Para Nogueira (2005), existe sempre o risco de a participação gerencial sobrepor-se à participação política nos conselhos gestores, principalmente quando:

a) os conselheiros não têm vínculos fortes com organizações sociais; b) as organizações sociais relacionam-se tangencialmente com

c) os movimentos populares não têm lastro histórico ou comunitário; d) os poderes locais agem estrategicamente para não partilhar poder; e) os poderes locais não consideram os conselhos legítimos ou

relevantes;

f) os conselheiros desconhecem os sistemas de políticas sociais, a máquina pública e os meios para viabilizar suas decisões;

g) os processos de “empoderamento” de conselheiros são negligenciados.

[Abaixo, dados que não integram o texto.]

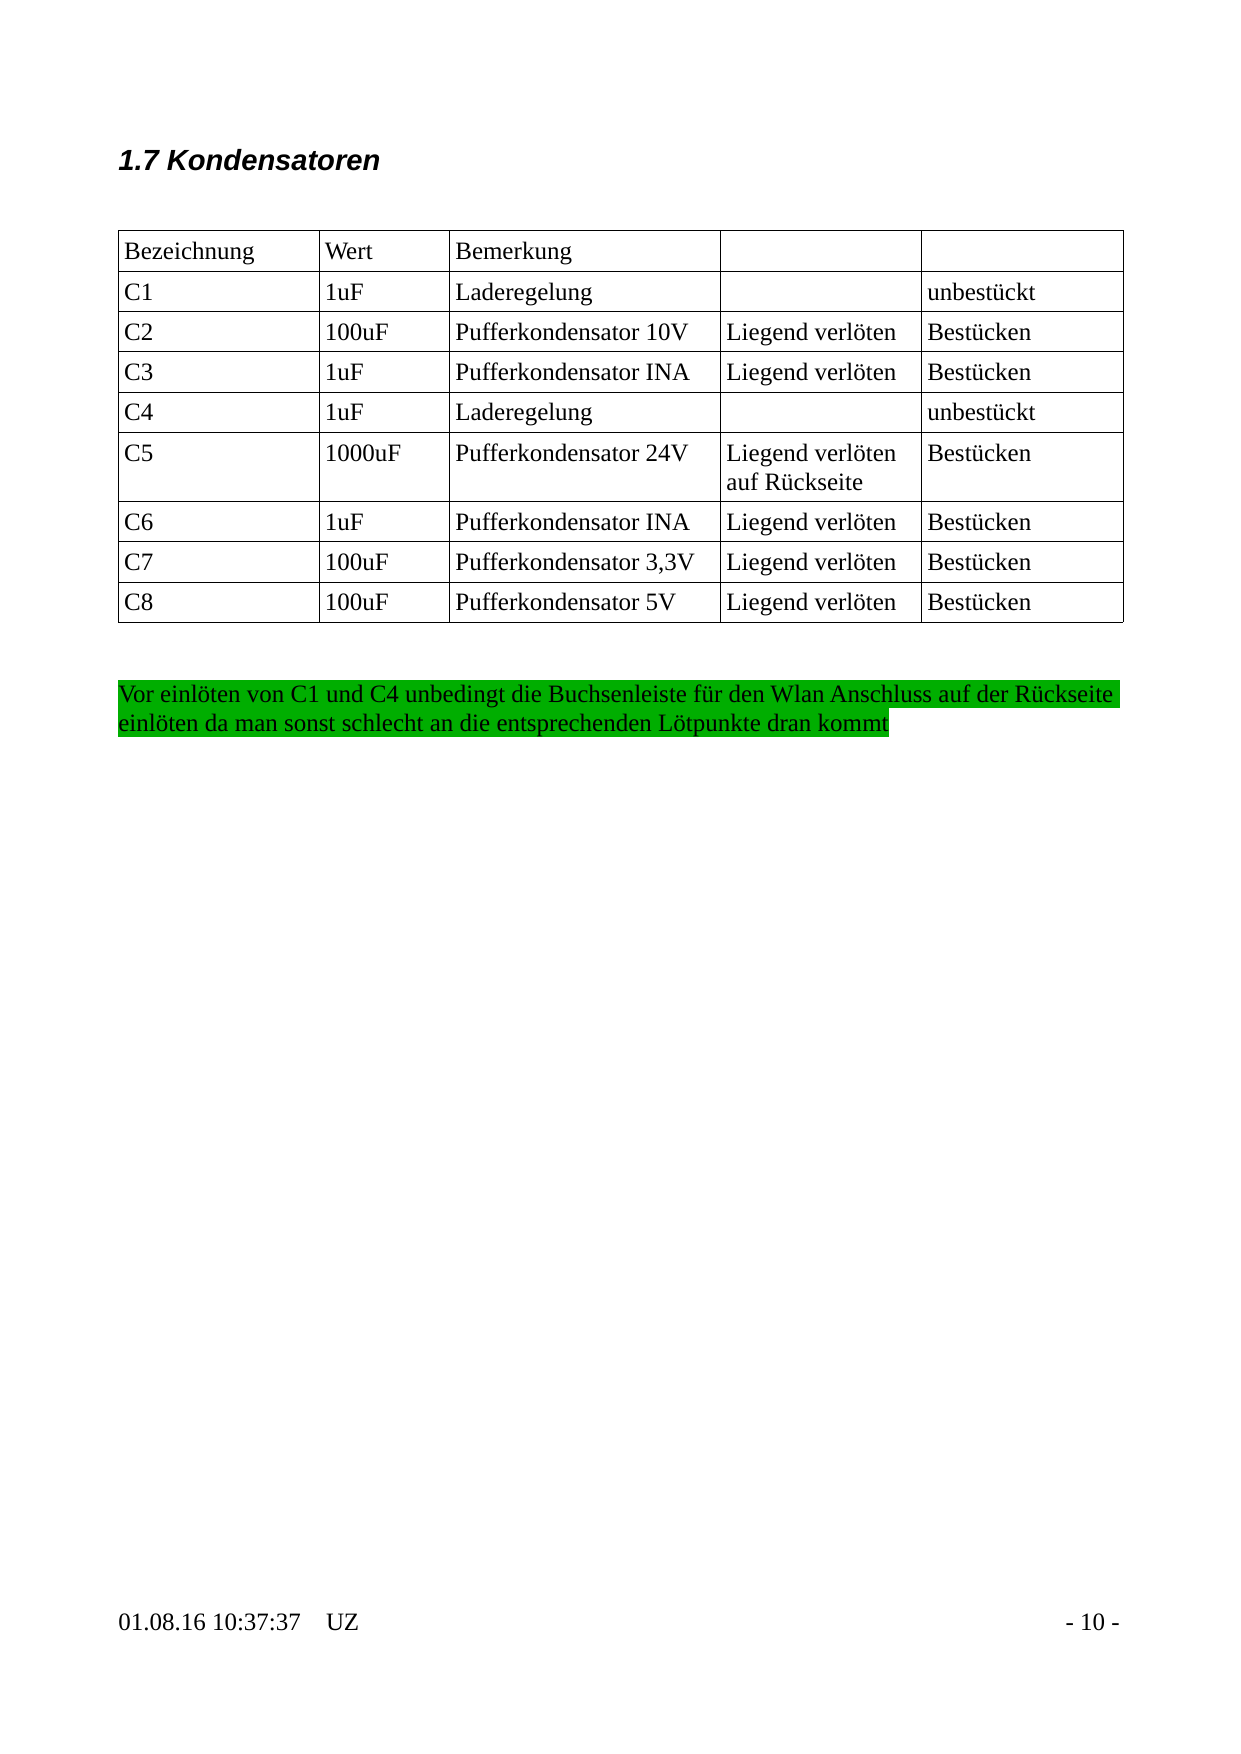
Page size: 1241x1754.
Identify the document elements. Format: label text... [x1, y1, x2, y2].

Amorim (2007) identificou, em uma pesquisa realizada em Porto Alegre, RS e Toledo, PR, a precariedade da cidadania e a ausência de cultura política participativa, portanto, a limitação da condição para a consolidação de práticas democráticas. Desse modo, ocorre o favorecimento de práticas pautadas em princípios particularistas e individualistas com aumento da pobreza e da exclusão social, acrescido do enriquecimento ilícito de políticos e do desvio de recursos públicos.